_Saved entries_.
......
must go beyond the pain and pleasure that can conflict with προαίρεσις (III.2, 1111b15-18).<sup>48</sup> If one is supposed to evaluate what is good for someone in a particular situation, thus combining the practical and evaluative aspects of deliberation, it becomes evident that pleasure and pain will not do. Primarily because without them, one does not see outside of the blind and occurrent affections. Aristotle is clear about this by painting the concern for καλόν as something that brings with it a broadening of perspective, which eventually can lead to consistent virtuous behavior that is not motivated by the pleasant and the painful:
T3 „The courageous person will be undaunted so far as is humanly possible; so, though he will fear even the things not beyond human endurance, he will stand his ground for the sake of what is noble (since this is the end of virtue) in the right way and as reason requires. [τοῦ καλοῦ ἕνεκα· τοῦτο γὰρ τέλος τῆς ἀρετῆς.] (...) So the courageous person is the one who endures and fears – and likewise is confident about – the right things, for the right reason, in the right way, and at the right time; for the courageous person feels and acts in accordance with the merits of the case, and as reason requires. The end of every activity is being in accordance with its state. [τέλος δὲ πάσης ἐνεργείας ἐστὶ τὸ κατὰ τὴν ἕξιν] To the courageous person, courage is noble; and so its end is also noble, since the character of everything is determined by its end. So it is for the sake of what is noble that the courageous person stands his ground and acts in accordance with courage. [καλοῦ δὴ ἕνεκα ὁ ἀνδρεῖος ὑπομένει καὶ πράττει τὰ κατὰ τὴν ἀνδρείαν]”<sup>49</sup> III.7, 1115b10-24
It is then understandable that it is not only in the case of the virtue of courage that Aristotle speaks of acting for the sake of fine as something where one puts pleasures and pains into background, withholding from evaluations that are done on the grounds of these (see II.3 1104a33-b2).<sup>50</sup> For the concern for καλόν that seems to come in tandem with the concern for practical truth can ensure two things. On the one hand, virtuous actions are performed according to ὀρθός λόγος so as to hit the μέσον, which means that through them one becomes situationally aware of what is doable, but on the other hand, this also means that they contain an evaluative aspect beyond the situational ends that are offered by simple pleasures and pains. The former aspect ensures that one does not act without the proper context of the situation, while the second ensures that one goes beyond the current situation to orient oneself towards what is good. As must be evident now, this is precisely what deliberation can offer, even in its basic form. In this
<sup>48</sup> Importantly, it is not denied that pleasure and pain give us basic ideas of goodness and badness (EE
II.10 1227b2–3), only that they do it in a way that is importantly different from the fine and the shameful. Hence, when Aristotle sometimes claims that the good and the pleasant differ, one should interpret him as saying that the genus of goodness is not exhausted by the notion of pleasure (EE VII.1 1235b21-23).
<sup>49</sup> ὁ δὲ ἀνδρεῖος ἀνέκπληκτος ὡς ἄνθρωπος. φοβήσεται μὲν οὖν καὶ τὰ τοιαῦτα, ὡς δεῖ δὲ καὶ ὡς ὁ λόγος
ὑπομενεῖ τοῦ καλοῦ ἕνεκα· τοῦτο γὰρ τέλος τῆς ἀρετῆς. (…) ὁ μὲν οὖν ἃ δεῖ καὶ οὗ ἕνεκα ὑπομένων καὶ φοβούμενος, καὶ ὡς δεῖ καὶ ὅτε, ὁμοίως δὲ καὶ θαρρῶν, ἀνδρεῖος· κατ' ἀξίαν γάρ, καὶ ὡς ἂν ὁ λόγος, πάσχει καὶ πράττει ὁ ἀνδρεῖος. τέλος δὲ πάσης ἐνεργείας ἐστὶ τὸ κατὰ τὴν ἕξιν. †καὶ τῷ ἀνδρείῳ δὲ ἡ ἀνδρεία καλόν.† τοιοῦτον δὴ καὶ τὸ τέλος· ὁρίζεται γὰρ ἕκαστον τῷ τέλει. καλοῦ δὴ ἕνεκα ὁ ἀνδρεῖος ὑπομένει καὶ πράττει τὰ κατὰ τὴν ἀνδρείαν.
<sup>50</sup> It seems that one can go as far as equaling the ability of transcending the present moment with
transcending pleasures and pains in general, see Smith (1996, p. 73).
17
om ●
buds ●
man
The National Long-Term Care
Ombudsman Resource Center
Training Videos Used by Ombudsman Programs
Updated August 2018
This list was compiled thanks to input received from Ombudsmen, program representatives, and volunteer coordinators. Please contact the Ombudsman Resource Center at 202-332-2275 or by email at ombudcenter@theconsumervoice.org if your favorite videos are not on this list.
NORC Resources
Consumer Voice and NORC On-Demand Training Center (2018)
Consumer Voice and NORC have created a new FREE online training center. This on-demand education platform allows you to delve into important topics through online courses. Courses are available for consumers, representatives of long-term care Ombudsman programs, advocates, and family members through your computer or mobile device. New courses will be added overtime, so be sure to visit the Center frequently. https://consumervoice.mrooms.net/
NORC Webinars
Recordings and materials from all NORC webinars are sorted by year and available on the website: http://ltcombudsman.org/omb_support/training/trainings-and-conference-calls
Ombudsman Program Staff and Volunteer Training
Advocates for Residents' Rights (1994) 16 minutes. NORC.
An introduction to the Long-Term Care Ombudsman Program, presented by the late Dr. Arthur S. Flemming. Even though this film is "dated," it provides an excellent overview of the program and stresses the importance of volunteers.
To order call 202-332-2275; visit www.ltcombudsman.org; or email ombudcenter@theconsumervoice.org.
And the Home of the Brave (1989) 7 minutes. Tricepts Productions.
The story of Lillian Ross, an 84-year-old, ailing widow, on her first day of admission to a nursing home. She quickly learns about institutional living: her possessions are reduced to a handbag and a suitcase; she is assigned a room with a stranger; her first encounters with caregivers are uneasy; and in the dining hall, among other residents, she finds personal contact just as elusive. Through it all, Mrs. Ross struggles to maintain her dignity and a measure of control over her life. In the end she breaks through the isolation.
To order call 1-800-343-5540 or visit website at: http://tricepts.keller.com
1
......
_EXERCISE DETAILS_.
Read through the entries and copy every line that includes "NORC".

_WRITTEN SOLUTION_.
NORC Resources
Consumer Voice and NORC On-Demand Training Center (2018)
Consumer Voice and NORC have created a new FREE online training center. This on-demand education platform allows you to delve into important topics through online courses. Courses are available for consumers, representatives of long-term care Ombudsman programs, advocates, and family members through your computer or mobile device. New courses will be added overtime, so be sure to visit the Center frequently. https://consumervoice.mrooms.net/
NORC Webinars
Recordings and materials from all NORC webinars are sorted by year and available on the website: http://ltcombudsman.org/omb_support/training/trainings-and-conference-calls
Advocates for Residents' Rights (1994) 16 minutes. NORC.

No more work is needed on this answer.